- REQUIRED WORK
Pictures do not belong in the copy; restate the records below word for word.

--

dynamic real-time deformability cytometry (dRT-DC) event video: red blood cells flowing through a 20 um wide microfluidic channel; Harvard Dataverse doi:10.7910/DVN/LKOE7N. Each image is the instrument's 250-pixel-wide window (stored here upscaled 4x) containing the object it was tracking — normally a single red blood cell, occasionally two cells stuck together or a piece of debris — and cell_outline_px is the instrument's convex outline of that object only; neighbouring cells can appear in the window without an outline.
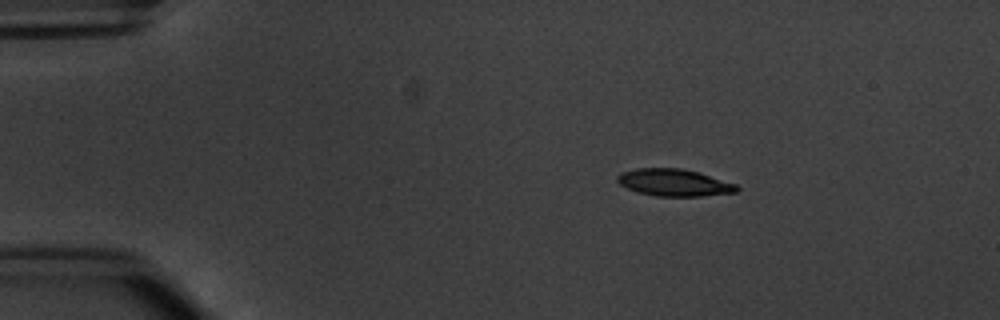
{"species": "common noctule bat (a hibernating species)", "species_latin": "Nyctalus noctula", "temperature_condition": "warm", "stored_images_in_passage": 4, "segment_of_instrument_passage": [1, 2], "camera_frame_rate_fps": 3000, "um_per_image_px": 0.085, "animal": {"sex": "male", "body_mass_g": 20.1, "forearm_length_mm": 53.5}, "frame": {"image": 1, "passage_image": 1, "time_ms": 0.0, "image_size_px": [1000, 320], "cell_outline_px": [[740, 188], [736, 192], [700, 196], [656, 196], [636, 192], [620, 184], [616, 180], [616, 176], [620, 172], [636, 168], [680, 168], [700, 172], [736, 184]], "centroid_in_image_um": [57.28, 15.51], "position_along_channel_um": 27.7, "area_um2": 18.96}}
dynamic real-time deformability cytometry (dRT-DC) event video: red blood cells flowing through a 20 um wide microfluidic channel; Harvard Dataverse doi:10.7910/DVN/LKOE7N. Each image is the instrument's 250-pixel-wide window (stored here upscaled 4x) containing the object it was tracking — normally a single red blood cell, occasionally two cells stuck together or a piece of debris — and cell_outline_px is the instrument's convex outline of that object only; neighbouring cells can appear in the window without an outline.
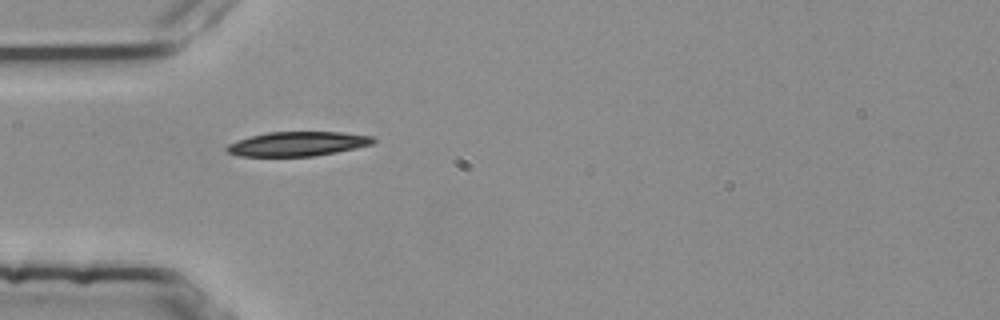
{"species": "common noctule bat (a hibernating species)", "species_latin": "Nyctalus noctula", "temperature_condition": "room temperature", "stored_images_in_passage": 3, "camera_frame_rate_fps": 3000, "um_per_image_px": 0.085, "animal": {"sex": "female", "body_mass_g": 25.1}, "frame": {"image": 1, "passage_image": 3, "time_ms": 0.667, "image_size_px": [1000, 320], "cell_outline_px": [[376, 140], [372, 144], [356, 148], [316, 156], [240, 156], [228, 152], [224, 148], [228, 144], [236, 140], [268, 132], [340, 132], [372, 136]], "centroid_in_image_um": [25.29, 12.23], "position_along_channel_um": 59.7, "area_um2": 20.75}}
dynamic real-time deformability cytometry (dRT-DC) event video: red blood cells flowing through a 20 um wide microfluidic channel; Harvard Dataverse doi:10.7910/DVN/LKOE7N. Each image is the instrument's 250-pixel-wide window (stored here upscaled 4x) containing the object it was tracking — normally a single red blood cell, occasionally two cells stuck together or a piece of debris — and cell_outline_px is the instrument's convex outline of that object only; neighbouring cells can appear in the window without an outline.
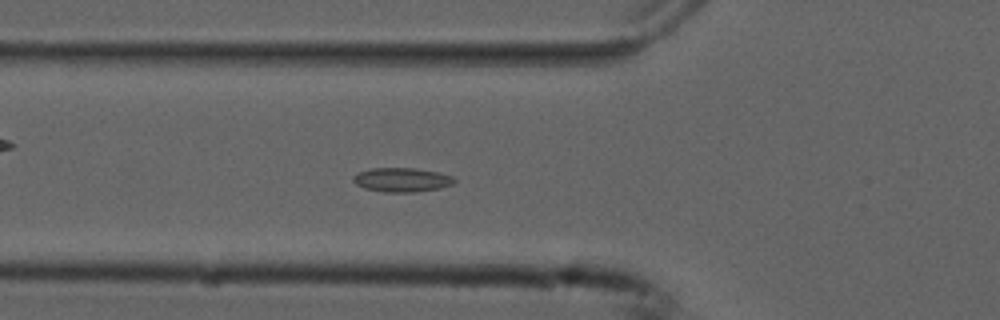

--

- EXPECTED ANSWER
dynamic real-time deformability cytometry (dRT-DC) event video: red blood cells flowing through a 20 um wide microfluidic channel; Harvard Dataverse doi:10.7910/DVN/LKOE7N. Each image is the instrument's 250-pixel-wide window (stored here upscaled 4x) containing the object it was tracking — normally a single red blood cell, occasionally two cells stuck together or a piece of debris — and cell_outline_px is the instrument's convex outline of that object only; neighbouring cells can appear in the window without an outline.
{"species": "common noctule bat (a hibernating species)", "species_latin": "Nyctalus noctula", "temperature_condition": "warm", "stored_images_in_passage": 4, "segment_of_instrument_passage": [1, 2], "camera_frame_rate_fps": 3000, "um_per_image_px": 0.085, "animal": {"sex": "male", "body_mass_g": 20.1, "forearm_length_mm": 53.5}, "frame": {"image": 1, "passage_image": 1, "time_ms": 0.0, "image_size_px": [1000, 320], "cell_outline_px": [[740, 188], [736, 192], [700, 196], [656, 196], [636, 192], [620, 184], [616, 180], [616, 176], [620, 172], [636, 168], [680, 168], [700, 172], [736, 184]], "centroid_in_image_um": [57.28, 15.51], "position_along_channel_um": 27.7, "area_um2": 18.96}}
dynamic real-time deformability cytometry (dRT-DC) event video: red blood cells flowing through a 20 um wide microfluidic channel; Harvard Dataverse doi:10.7910/DVN/LKOE7N. Each image is the instrument's 250-pixel-wide window (stored here upscaled 4x) containing the object it was tracking — normally a single red blood cell, occasionally two cells stuck together or a piece of debris — and cell_outline_px is the instrument's convex outline of that object only; neighbouring cells can appear in the window without an outline.
{"species": "common noctule bat (a hibernating species)", "species_latin": "Nyctalus noctula", "temperature_condition": "room temperature", "stored_images_in_passage": 3, "camera_frame_rate_fps": 3000, "um_per_image_px": 0.085, "animal": {"sex": "female", "body_mass_g": 25.1}, "frame": {"image": 1, "passage_image": 3, "time_ms": 0.667, "image_size_px": [1000, 320], "cell_outline_px": [[376, 140], [372, 144], [356, 148], [316, 156], [240, 156], [228, 152], [224, 148], [228, 144], [236, 140], [268, 132], [340, 132], [372, 136]], "centroid_in_image_um": [25.29, 12.23], "position_along_channel_um": 59.7, "area_um2": 20.75}}
dynamic real-time deformability cytometry (dRT-DC) event video: red blood cells flowing through a 20 um wide microfluidic channel; Harvard Dataverse doi:10.7910/DVN/LKOE7N. Each image is the instrument's 250-pixel-wide window (stored here upscaled 4x) containing the object it was tracking — normally a single red blood cell, occasionally two cells stuck together or a piece of debris — and cell_outline_px is the instrument's convex outline of that object only; neighbouring cells can appear in the window without an outline.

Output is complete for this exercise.